Lincoln, a moderate Republican, had to navigate a contentious array of factions with friends and opponents from both the Democratic and Republican parties. His allies, the War Democrats and the Radical Republicans, demanded harsh treatment of the Southern Confederates. Anti-war Democrats (called "Copperheads") despised Lincoln, and irreconcilable pro-Confederate elements plotted his assassination. He managed the factions by exploiting their mutual enmity, carefully distributing political patronage, and by appealing to the American people. His Gettysburg Address appealed to nationalistic, republican, egalitarian, libertarian, and democratic sentiments. Lincoln scrutinized the strategy and tactics in the war effort, including the selection of generals and the naval blockade of the South's trade. He suspended habeas corpus in Maryland, and he averted British intervention by defusing the Trent Affair. He engineered the end to slavery with his Emancipation Proclamation, including his order that the Army and Navy liberate, protect, and recruit former slaves. He also encouraged border states to outlaw slavery, and promoted the Thirteenth Amendment to the United States Constitution, which outlawed slavery across the country.
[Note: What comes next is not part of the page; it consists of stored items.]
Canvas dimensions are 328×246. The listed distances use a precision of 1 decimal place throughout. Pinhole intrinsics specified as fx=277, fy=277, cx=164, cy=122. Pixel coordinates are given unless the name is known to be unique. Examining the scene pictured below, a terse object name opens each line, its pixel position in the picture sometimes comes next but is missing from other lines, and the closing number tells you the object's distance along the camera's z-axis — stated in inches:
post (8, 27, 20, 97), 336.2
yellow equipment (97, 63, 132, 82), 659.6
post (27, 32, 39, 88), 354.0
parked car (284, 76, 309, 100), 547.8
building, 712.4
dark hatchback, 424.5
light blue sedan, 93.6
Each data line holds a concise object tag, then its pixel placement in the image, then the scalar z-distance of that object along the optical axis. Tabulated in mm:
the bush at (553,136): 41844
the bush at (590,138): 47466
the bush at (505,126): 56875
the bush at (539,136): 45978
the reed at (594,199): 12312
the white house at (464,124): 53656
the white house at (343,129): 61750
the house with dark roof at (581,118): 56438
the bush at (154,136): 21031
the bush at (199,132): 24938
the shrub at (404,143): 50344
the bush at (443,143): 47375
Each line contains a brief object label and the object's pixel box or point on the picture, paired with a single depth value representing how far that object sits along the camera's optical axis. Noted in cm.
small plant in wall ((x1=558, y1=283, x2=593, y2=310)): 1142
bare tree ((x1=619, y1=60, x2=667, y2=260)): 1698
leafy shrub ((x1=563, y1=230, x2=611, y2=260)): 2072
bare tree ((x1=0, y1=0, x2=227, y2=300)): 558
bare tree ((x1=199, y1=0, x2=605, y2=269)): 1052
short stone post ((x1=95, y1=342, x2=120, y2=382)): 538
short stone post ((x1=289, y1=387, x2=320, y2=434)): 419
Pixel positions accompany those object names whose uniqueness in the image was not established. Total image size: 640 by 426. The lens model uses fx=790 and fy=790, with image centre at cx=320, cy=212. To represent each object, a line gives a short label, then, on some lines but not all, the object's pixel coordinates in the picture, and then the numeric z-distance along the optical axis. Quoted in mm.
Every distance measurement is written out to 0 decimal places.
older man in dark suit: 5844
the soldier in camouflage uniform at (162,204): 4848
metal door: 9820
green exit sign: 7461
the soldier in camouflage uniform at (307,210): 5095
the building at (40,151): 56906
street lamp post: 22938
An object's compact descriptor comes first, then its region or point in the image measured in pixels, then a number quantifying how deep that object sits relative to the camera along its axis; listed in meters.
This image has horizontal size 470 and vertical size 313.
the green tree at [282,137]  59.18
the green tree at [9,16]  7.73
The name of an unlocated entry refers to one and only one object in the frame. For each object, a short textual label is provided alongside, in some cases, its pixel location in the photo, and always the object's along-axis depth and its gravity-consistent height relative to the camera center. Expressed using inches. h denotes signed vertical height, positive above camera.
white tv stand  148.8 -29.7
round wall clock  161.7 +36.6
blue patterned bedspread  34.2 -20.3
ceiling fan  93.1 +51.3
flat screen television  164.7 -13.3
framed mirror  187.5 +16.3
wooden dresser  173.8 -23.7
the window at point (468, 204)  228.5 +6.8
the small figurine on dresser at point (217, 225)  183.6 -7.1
Lincoln managed his own successful re-election campaign. He sought to heal the war-torn nation through reconciliation. On April 14, 1865, just days after the war's end at Appomattox, he was attending a play at Ford's Theatre in Washington, D.C., with his wife Mary when he was fatally shot by Confederate sympathizer John Wilkes Booth. Lincoln is remembered as a martyr and hero of the United States and is often ranked as the greatest president in American history.